- What is needed:
Your answer should be every line of the records that contains the word "http".

Record extracts START

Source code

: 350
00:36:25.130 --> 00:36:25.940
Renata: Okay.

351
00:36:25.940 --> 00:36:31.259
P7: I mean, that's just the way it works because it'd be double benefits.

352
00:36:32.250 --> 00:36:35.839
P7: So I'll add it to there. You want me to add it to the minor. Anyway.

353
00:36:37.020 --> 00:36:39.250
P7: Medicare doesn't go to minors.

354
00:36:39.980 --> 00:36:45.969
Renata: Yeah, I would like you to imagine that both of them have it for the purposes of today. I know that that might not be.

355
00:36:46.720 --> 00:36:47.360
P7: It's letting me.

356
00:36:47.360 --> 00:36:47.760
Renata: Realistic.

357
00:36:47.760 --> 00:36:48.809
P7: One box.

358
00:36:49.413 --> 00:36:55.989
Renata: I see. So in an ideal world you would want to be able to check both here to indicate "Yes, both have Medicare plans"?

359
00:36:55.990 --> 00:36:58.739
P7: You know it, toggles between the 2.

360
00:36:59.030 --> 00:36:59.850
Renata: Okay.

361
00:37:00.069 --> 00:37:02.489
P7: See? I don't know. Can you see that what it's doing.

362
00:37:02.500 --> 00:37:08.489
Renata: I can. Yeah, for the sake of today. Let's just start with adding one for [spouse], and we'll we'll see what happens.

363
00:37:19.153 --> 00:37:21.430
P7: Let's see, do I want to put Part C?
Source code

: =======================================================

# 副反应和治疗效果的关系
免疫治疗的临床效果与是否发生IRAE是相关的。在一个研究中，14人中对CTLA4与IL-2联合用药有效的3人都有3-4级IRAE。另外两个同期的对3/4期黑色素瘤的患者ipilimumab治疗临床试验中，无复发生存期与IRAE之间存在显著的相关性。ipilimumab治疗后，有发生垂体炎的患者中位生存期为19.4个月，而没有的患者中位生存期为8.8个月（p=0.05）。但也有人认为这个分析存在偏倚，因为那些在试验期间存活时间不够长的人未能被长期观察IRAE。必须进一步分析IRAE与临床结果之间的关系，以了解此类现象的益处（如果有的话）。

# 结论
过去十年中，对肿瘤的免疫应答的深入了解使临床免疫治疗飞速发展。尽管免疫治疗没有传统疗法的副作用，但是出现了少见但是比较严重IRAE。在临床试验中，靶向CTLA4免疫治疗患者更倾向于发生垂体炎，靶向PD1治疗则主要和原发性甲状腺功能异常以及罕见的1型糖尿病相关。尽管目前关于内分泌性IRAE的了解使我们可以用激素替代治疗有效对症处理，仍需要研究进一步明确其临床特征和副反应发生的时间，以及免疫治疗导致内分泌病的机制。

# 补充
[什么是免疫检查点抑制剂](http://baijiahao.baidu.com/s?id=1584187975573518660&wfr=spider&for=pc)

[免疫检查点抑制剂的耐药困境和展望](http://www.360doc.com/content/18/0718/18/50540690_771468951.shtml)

Record extracts END

- Response for this exercise:
[什么是免疫检查点抑制剂](http://baijiahao.baidu.com/s?id=1584187975573518660&wfr=spider&for=pc)
[免疫检查点抑制剂的耐药困境和展望](http://www.360doc.com/content/18/0718/18/50540690_771468951.shtml)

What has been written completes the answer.